> Problem description
Determine the number of lines of the records below that include "seen". Respond with the number and no other text.

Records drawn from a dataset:
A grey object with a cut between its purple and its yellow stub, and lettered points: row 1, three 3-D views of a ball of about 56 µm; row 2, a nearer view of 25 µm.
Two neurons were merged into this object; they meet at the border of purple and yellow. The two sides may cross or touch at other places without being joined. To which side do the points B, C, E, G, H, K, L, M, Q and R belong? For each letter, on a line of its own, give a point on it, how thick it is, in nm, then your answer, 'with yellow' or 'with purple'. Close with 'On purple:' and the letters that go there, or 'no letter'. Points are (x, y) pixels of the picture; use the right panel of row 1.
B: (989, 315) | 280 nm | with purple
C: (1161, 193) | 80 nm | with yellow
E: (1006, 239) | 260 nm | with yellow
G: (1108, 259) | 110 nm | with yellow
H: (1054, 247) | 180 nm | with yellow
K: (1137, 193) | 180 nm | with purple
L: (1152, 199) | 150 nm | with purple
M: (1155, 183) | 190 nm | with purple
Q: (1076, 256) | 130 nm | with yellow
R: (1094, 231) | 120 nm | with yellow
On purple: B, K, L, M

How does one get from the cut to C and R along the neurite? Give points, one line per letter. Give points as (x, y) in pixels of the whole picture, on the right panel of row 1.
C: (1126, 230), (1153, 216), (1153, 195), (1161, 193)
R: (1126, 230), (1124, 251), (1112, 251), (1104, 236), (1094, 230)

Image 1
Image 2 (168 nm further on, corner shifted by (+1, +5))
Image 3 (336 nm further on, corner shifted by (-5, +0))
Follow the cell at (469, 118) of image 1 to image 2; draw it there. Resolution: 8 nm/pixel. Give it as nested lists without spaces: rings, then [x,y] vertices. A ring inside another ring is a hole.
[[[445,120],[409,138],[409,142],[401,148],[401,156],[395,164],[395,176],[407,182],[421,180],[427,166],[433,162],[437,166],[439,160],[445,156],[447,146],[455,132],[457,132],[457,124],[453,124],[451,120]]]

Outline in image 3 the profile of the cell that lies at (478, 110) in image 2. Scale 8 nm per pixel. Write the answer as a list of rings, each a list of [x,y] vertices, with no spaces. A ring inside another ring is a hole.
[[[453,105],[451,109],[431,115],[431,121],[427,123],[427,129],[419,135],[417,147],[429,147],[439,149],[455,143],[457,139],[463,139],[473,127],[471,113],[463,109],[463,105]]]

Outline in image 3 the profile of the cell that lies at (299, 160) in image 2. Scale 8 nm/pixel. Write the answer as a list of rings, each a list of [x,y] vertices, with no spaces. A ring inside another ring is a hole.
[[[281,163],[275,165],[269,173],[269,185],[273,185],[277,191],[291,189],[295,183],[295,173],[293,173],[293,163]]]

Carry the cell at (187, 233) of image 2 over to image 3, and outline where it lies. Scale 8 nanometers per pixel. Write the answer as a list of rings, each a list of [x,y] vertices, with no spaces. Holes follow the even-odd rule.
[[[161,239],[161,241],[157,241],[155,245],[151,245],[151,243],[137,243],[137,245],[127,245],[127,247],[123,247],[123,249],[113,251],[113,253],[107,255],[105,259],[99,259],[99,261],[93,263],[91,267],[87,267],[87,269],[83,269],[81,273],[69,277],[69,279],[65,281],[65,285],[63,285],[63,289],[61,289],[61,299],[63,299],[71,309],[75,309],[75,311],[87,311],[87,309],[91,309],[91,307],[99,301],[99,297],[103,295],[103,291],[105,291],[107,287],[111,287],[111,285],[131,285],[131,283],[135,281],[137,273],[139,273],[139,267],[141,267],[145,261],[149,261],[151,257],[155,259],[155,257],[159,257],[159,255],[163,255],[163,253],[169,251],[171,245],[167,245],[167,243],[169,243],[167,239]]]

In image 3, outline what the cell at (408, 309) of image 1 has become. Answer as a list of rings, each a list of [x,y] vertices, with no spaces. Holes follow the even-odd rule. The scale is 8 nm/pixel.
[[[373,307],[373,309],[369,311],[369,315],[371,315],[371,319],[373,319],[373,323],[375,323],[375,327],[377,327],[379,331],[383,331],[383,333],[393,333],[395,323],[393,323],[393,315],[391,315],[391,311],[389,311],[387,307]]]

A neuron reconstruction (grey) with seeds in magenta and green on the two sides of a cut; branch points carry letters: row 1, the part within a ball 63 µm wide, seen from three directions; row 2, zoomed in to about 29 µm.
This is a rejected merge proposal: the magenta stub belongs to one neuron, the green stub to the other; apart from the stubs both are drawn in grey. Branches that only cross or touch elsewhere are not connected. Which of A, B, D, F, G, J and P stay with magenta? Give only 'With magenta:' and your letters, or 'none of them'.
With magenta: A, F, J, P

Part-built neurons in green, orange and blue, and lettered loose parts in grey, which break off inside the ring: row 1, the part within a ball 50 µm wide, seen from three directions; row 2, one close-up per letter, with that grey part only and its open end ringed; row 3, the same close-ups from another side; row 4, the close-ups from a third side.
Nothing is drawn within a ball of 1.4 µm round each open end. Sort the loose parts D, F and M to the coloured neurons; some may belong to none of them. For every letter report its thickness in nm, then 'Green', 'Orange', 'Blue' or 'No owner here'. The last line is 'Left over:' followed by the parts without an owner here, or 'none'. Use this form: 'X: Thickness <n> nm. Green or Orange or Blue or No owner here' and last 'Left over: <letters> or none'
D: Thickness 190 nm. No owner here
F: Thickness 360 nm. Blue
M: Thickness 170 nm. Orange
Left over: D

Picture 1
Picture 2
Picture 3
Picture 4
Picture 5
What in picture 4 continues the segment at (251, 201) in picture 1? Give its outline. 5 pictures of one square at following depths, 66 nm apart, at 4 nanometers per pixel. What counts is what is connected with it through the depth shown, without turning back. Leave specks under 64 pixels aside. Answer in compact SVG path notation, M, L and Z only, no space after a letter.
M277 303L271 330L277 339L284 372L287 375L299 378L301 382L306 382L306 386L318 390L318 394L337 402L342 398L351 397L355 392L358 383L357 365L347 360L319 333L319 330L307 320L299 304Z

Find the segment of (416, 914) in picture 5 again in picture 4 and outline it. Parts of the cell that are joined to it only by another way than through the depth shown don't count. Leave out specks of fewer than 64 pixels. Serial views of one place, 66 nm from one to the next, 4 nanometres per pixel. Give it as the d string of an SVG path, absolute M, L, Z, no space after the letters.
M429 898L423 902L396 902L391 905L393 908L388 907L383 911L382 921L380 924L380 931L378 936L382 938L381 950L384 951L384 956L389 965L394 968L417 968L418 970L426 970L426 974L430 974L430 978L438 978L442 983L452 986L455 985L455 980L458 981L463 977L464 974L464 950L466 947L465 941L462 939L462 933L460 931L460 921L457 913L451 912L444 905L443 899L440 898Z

> Solution to the exercise
2